Mensesneg Buka Suara soal Posisi Duduk Gibran di Sidang Kabinet

Menteri Sekretaris Negara, Prasetyo Hadi. (ist)
menitindonesia, JAKARTA — Istana Kepresidenan buka suara terkait sorotan publik mengenai posisi duduk Presiden Prabowo Subianto dan Wakil Presiden Gibran Rakabuming Raka dalam Sidang Kabinet Paripurna yang digelar pada 20 Juli 2026.
Menteri Sekretaris Negara (Mensesneg), Prasetyo Hadi menegaskan pengaturan posisi duduk dalam sidang tersebut murni didasarkan pada kebutuhan teknis dan tidak memiliki makna politik maupun kaitan dengan hubungan Presiden dan Wakil Presiden.
“Kalau yang dipertanyakan adalah posisi dari Bapak Wakil Presiden, menurut kami ini hanya masalah kebutuhan teknis semata. Tidak ada hal-hal lain yang mungkin perlu dikhawatirkan,” kata Prasetyo kepada wartawan di Kompleks Istana Negara, Jakarta, Senin (21/7/2026).
Prasetyo menjelaskan, Sidang Kabinet Paripurna yang digelar Presiden Prabowo merupakan agenda rutin pertengahan tahun untuk mengevaluasi pelaksanaan program pemerintah selama semester pertama sekaligus memberikan arahan percepatan program prioritas pada semester kedua.
Ia menyebut sidang kabinet paripurna sebelumnya berlangsung pada 13 Maret 2026 atau sekitar empat bulan lalu.
“Jadi ini adalah sidang kabinet paripurna rutin yang diselenggarakan oleh Bapak Presiden,” ujarnya.

BACA JUGA:
Di Hadapan Kabinet, Prabowo Apresiasi BPOM: Taruna Ikrar Catat 16 Lompatan Kinerja dan Raih Status WHO Listed Authority

Menurut Prasetyo, dalam sidang tersebut Presiden Prabowo menyampaikan paparan yang cukup panjang terkait capaian pemerintahan selama hampir dua tahun terakhir, lengkap dengan berbagai data pendukung dan evaluasi program prioritas nasional.
Karena banyaknya materi yang harus disampaikan, Presiden menggunakan teleprompter sebagai alat bantu presentasi.
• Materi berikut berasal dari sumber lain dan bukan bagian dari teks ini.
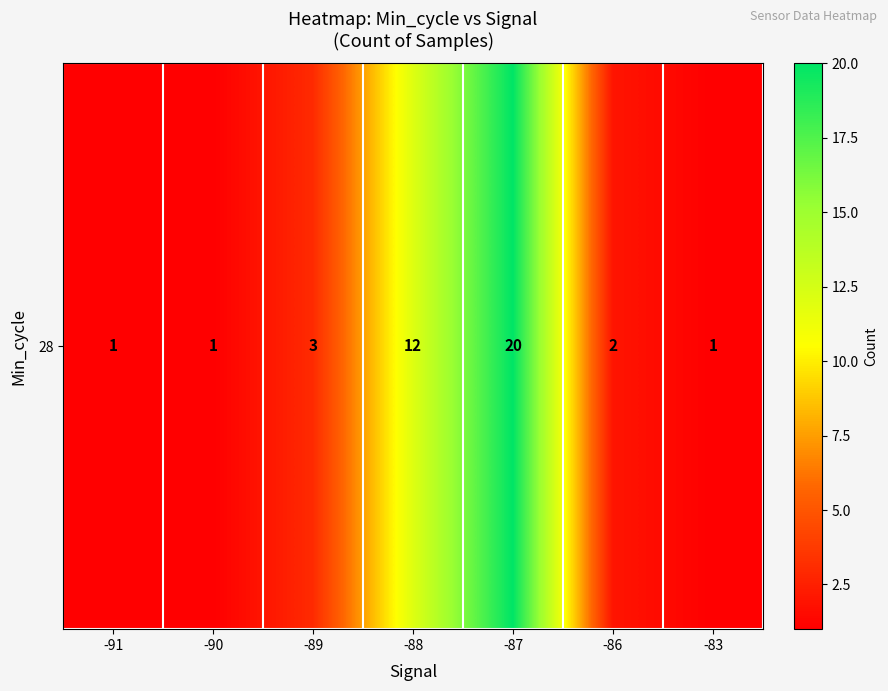

What is the ratio of the value at -83 to the value at -89?

0.3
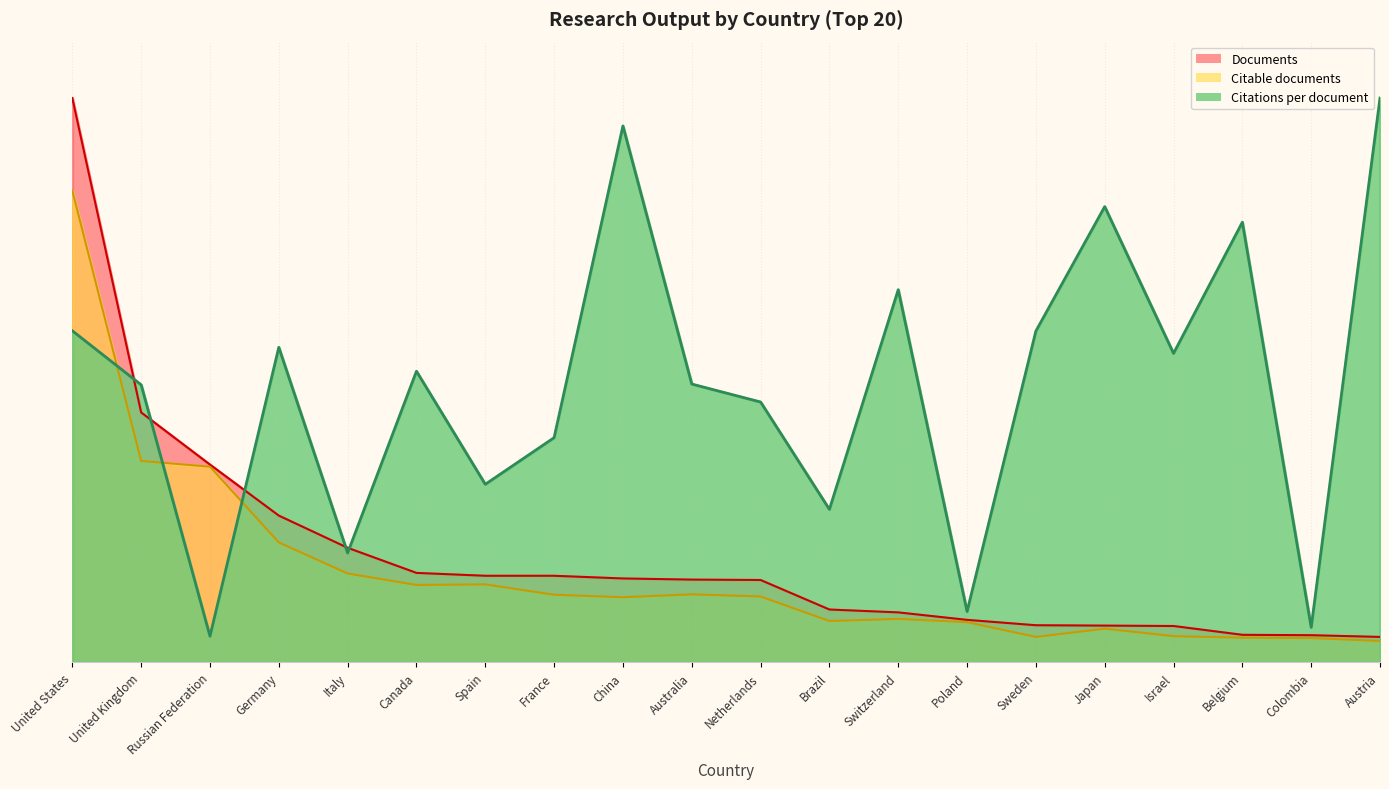

What position from the right is Poland?

7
Penggunaan perangkat itulah yang kemudian memengaruhi tata letak ruang sidang, termasuk posisi duduk peserta rapat.
“Nah, di situ karena beliau ingin menjelaskan banyak sekali program, maka kemarin kalau saudara-saudara perhatikan, karena banyaknya program itu juga harus didukung dengan data-data, maka kemarin beliau menggunakan alat bantu namanya teleprompter,” jelas Prasetyo.
Menurutnya, kebutuhan teknis tersebut membuat posisi Presiden ditempatkan di bagian tengah ruangan agar penyampaian materi dapat berjalan lebih efektif.
“Itulah yang kemudian menjawab pertanyaan yang secara layout kemarin Bapak Presiden berada di tengah-tengah,” katanya.
Prasetyo juga membantah berbagai spekulasi yang mengaitkan pengaturan posisi duduk tersebut dengan hubungan Presiden Prabowo dan Wakil Presiden Gibran.
Ia menegaskan tidak ada persoalan di internal pemerintahan dan seluruh jajaran Kabinet Merah Putih saat ini fokus menjalankan program prioritas nasional.
“Tidak ada. Sama sekali tidak ada. Kami pada posisi sekarang sedang kompak-kompaknya, sedang semua berusaha keras mencapai apa yang menjadi garis dari Bapak Presiden, menjadi garis program kerja dan prioritas nasional,” tegasnya.
Prasetyo meminta publik tidak terjebak pada isu tata letak kursi dalam sidang kabinet, melainkan melihat substansi yang dibahas dalam rapat tersebut.
Menurut dia, fokus utama sidang adalah evaluasi capaian pemerintah selama semester pertama dan percepatan pelaksanaan sejumlah program prioritas pada paruh kedua tahun ini.
“Sudah banyak sekali prestasi yang berhasil dicapai. Dan tentunya diakhiri dengan bagaimana beliau menghendaki agar pada semester kedua ini dilakukan percepatan terhadap program-program prioritas yang masih harus kita kebut pelaksanaannya,” pungkasnya.